(Extracted page text data)
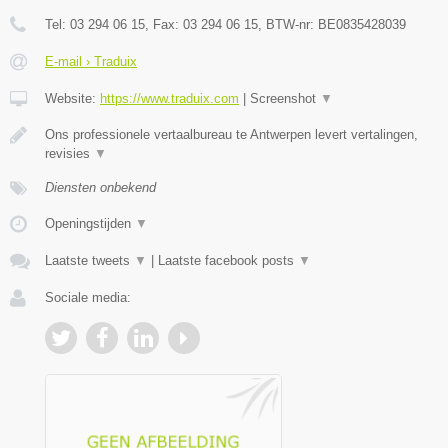
Tel:
03 294 06 15
, Fax:
03 294 06 15
, BTW-nr:
BE0835428039
E-mail › Traduix
Website:
https://www.traduix.com
|
Screenshot
▼
Ons professionele vertaalbureau te Antwerpen levert vertalingen,
revisies
▼
Diensten onbekend
Openingstijden
▼
Laatste tweets
▼
|
Laatste facebook posts
▼
Sociale media:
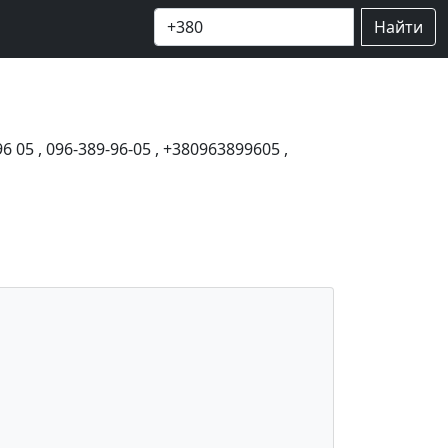
Найти
96 05
,
096-389-96-05
,
+380963899605
,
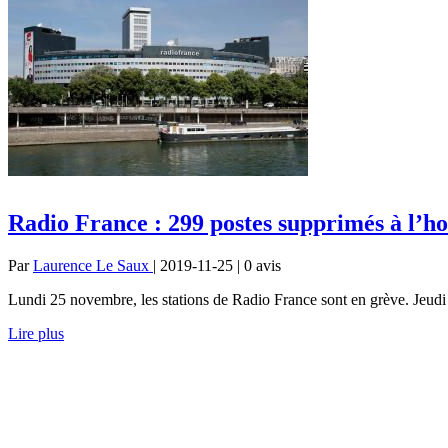
Radio France : 299 postes supprimés à l’h
Par
Laurence Le Saux
| 2019-11-25 | 0
avis
Lundi 25 novembre, les stations de Radio France sont en grève. Jeudi 
Lire plus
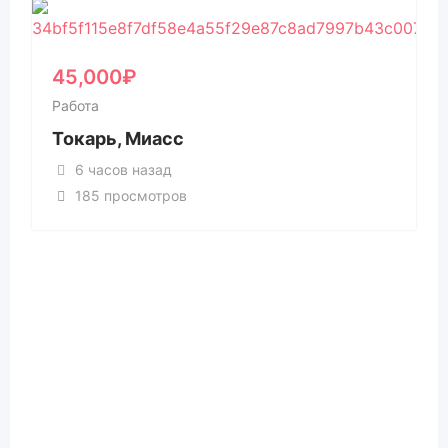
45,000
₽
Работа
Токарь, Миасс
6 часов назад
185 просмотров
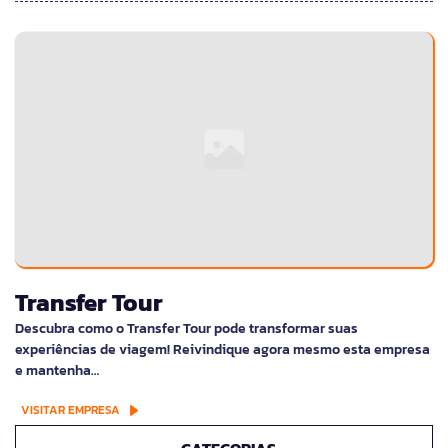
Transfer Tour
Descubra como o Transfer Tour pode transformar suas
experiências de viagem! Reivindique agora mesmo esta empresa
e mantenha…
VISITAR EMPRESA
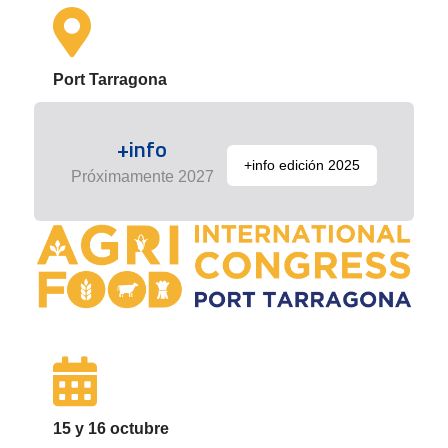
Port Tarragona
+info
+info edición 2025
Próximamente 2027
15 y 16 octubre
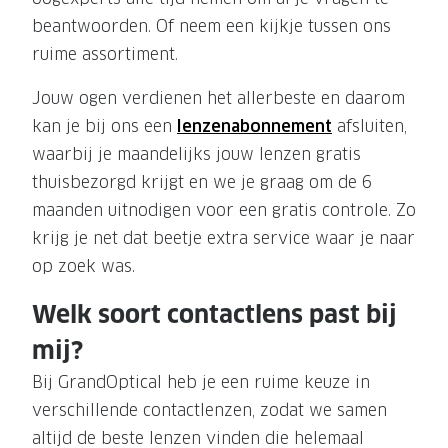
beantwoorden. Of neem een kijkje tussen ons
ruime assortiment.
Jouw ogen verdienen het allerbeste en daarom
kan je bij ons een
lenzenabonnement
afsluiten,
waarbij je maandelijks jouw lenzen gratis
thuisbezorgd krijgt en we je graag om de 6
maanden uitnodigen voor een gratis controle. Zo
krijg je net dat beetje extra service waar je naar
op zoek was.
Welk soort contactlens past bij
mij?
Bij GrandOptical heb je een ruime keuze in
verschillende contactlenzen, zodat we samen
altijd de beste lenzen vinden die helemaal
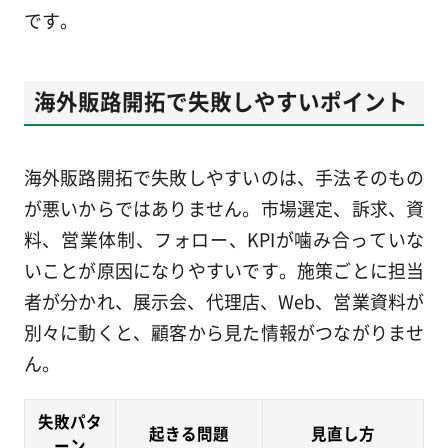
です。
海外販路開拓で失敗しやすいポイント
海外販路開拓で失敗しやすいのは、手法そのもの
が悪いからではありません。市場選定、訴求、資
料、営業体制、フォロー、KPIが噛み合っていな
いことが原因になりやすいです。施策ごとに担当
者が分かれ、展示会、代理店、Web、営業資料が
別々に動くと、顧客から見た情報がつながりませ
ん。
失敗パタ
起きる問題
見直し方
ーン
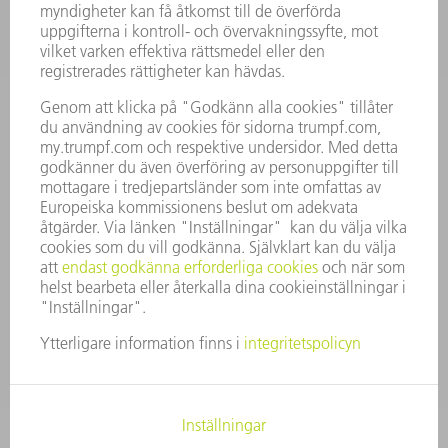
KARRIÄR
LEDIGA TJÄNSTER
FÖRETAGSPROFIL
STYRELSE
VERKSAMHETSBERÄTTELSE
FÖRETAGSPRINCIPER
ÖVERENSSTÄMMELSE
RÅDGIVARSYSTEM
SECURITY
PRESSMEDDELANDEN
MAGASIN
HÅLLBARHET
MILJÖ & KLIMAT
SOCIALT & SAMHÄLLE
FÖRETAGSMANAGEMENT
KONTAKTUPPGIFTER
DATASKYDD
COPYRIGHT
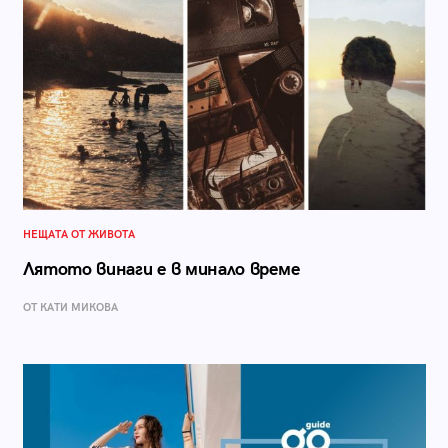
НЕЩАТА ОТ ЖИВОТА
Лятото винаги е в минало време
ОТ КАТИ МИКОВА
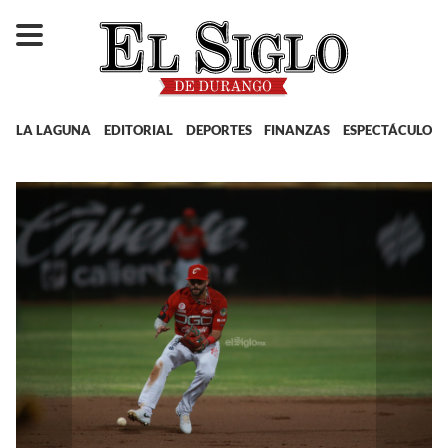
LA LAGUNA
EDITORIAL
DEPORTES
FINANZAS
ESPECTÁCULOS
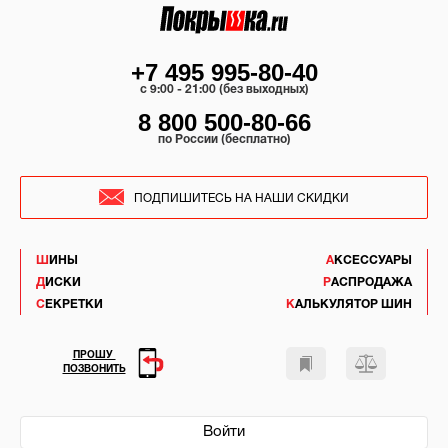
+7 495 995-80-40
c 9:00 - 21:00 (без выходных)
8 800 500-80-66
по России (бесплатно)
ПОДПИШИТЕСЬ НА НАШИ СКИДКИ
ШИНЫ
АКСЕССУАРЫ
ДИСКИ
РАСПРОДАЖА
СЕКРЕТКИ
КАЛЬКУЛЯТОР ШИН
ПРОШУ
ПОЗВОНИТЬ
Войти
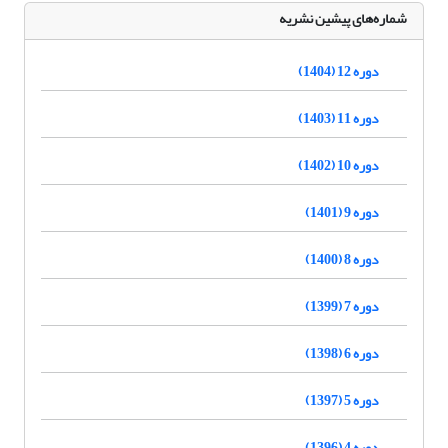
شماره‌های پیشین نشریه
دوره 12 (1404)
دوره 11 (1403)
دوره 10 (1402)
دوره 9 (1401)
دوره 8 (1400)
دوره 7 (1399)
دوره 6 (1398)
دوره 5 (1397)
دوره 4 (1396)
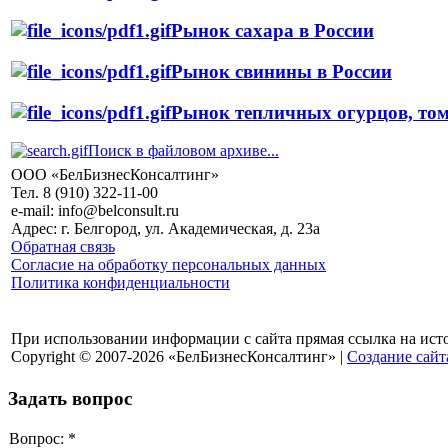
Рынок сахара в России
Рынок свинины в России
Рынок тепличных огурцов, тома
Поиск в файловом архиве...
ООО «БелБизнесКонсалтинг»
Тел. 8 (910) 322-11-00
e-mail: info@belconsult.ru
Адрес: г. Белгород, ул. Академическая, д. 23а
Обратная связь
Согласие на обработку персональных данных
Политика конфиденциальности
При использовании информации с сайта прямая ссылка на ист
Copyright © 2007-2026 «БелБизнесКонсалтинг» |
Создание сайт
Задать вопрос
Вопрос:
*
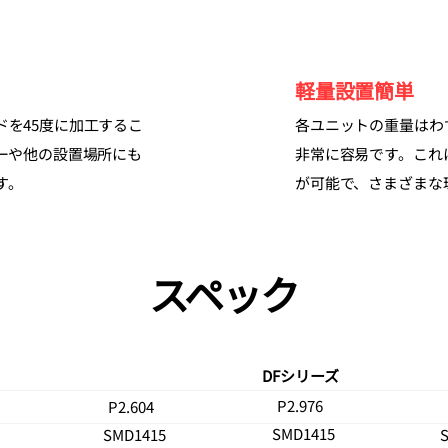
軽量設置簡単
ドを45度に加工するこ
各ユニットの重量はわず
ナーや他の設置場所にも
非常に容易です。これ
す。
が可能で、さまざまな
スペック
DFシリーズ
P2.976
P2.604
SMD1415
SMD1415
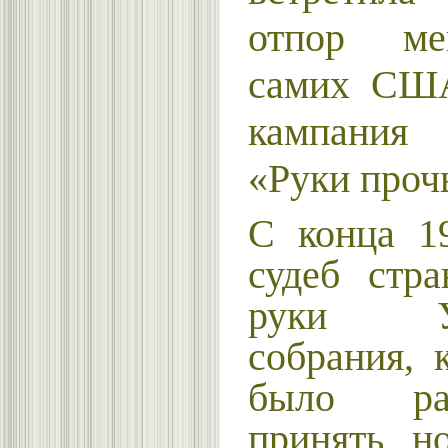
отпор ме
самих США
кампания 
«Руки проч
С конца 1
судеб стр
руки Учр
собрания, 
было ра
принять н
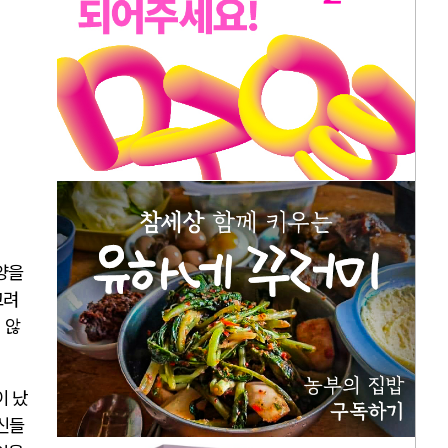
양을
고려
 않
이 났
자신들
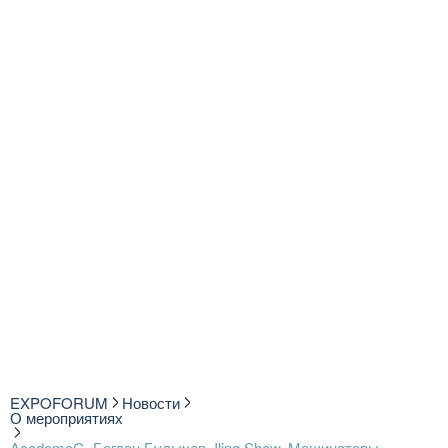
EXPOFORUM
Новости
О мероприятиях
AcademeG, Богдан Булычев, Iling Show, Машинаторы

● EXERCISE
Repeat the data above exactly, images excluded.

● ANSWER BOX
Tel:
03 294 06 15
, Fax:
03 294 06 15
, BTW-nr:
BE0835428039
E-mail › Traduix
Website:
https://www.traduix.com
|
Screenshot
▼
Ons professionele vertaalbureau te Antwerpen levert vertalingen,
revisies
▼
Diensten onbekend
Openingstijden
▼
Laatste tweets
▼
|
Laatste facebook posts
▼
Sociale media:
Найти
96 05
,
096-389-96-05
,
+380963899605
,
Radio France : 299 postes supprimés à l’h
Par
Laurence Le Saux
| 2019-11-25 | 0
avis
Lundi 25 novembre, les stations de Radio France sont en grève. Jeudi 
Lire plus
45,000
₽
Работа
Токарь, Миасс
6 часов назад
185 просмотров
Transfer Tour
Descubra como o Transfer Tour pode transformar suas
experiências de viagem! Reivindique agora mesmo esta empresa
e mantenha…
VISITAR EMPRESA
Port Tarragona
+info
+info edición 2025
Próximamente 2027
15 y 16 octubre
beantwoorden. Of neem een kijkje tussen ons
ruime assortiment.
Jouw ogen verdienen het allerbeste en daarom
kan je bij ons een
lenzenabonnement
afsluiten,
waarbij je maandelijks jouw lenzen gratis
thuisbezorgd krijgt en we je graag om de 6
maanden uitnodigen voor een gratis controle. Zo
krijg je net dat beetje extra service waar je naar
op zoek was.
Welk soort contactlens past bij
mij?
Bij GrandOptical heb je een ruime keuze in
verschillende contactlenzen, zodat we samen
altijd de beste lenzen vinden die helemaal
です。
海外販路開拓で失敗しやすいポイント
海外販路開拓で失敗しやすいのは、手法そのもの
が悪いからではありません。市場選定、訴求、資
料、営業体制、フォロー、KPIが噛み合っていな
いことが原因になりやすいです。施策ごとに担当
者が分かれ、展示会、代理店、Web、営業資料が
別々に動くと、顧客から見た情報がつながりませ
ん。
失敗パタ
起きる問題
見直し方
ーン
KARRIÄR
LEDIGA TJÄNSTER
FÖRETAGSPROFIL
STYRELSE
VERKSAMHETSBERÄTTELSE
FÖRETAGSPRINCIPER
ÖVERENSSTÄMMELSE
RÅDGIVARSYSTEM
SECURITY
PRESSMEDDELANDEN
MAGASIN
HÅLLBARHET
MILJÖ & KLIMAT
SOCIALT & SAMHÄLLE
FÖRETAGSMANAGEMENT
KONTAKTUPPGIFTER
DATASKYDD
COPYRIGHT
НЕЩАТА ОТ ЖИВОТА
Лятото винаги е в минало време
ОТ КАТИ МИКОВА
LA LAGUNA
EDITORIAL
DEPORTES
FINANZAS
ESPECTÁCULOS
+7 495 995-80-40
c 9:00 - 21:00 (без выходных)
8 800 500-80-66
по России (бесплатно)
ПОДПИШИТЕСЬ НА НАШИ СКИДКИ
ШИНЫ
АКСЕССУАРЫ
ДИСКИ
РАСПРОДАЖА
СЕКРЕТКИ
КАЛЬКУЛЯТОР ШИН
ПРОШУ
ПОЗВОНИТЬ
Войти
شماره‌های پیشین نشریه
دوره 12 (1404)
دوره 11 (1403)
دوره 10 (1402)
دوره 9 (1401)
دوره 8 (1400)
دوره 7 (1399)
دوره 6 (1398)
دوره 5 (1397)
دوره 4 (1396)
Рынок сахара в России
Рынок свинины в России
Рынок тепличных огурцов, тома
Поиск в файловом архиве...
ООО «БелБизнесКонсалтинг»
Тел. 8 (910) 322-11-00
e-mail: info@belconsult.ru
Адрес: г. Белгород, ул. Академическая, д. 23а
Обратная связь
Согласие на обработку персональных данных
Политика конфиденциальности
При использовании информации с сайта прямая ссылка на ист
Copyright © 2007-2026 «БелБизнесКонсалтинг» |
Создание сайт
Задать вопрос
Вопрос:
*
軽量設置簡単
ドを45度に加工するこ
各ユニットの重量はわず
ナーや他の設置場所にも
非常に容易です。これ
す。
が可能で、さまざまな
スペック
DFシリーズ
P2.976
P2.604
SMD1415
SMD1415
отпор ме
самих США
кампания 
«Руки проч
С конца 1
судеб стр
руки Учр
собрания, 
было ра
принять н
양을
고려
 않
이 났
자신들
EXPOFORUM
Новости
О мероприятиях
AcademeG, Богдан Булычев, Iling Show, Машинаторы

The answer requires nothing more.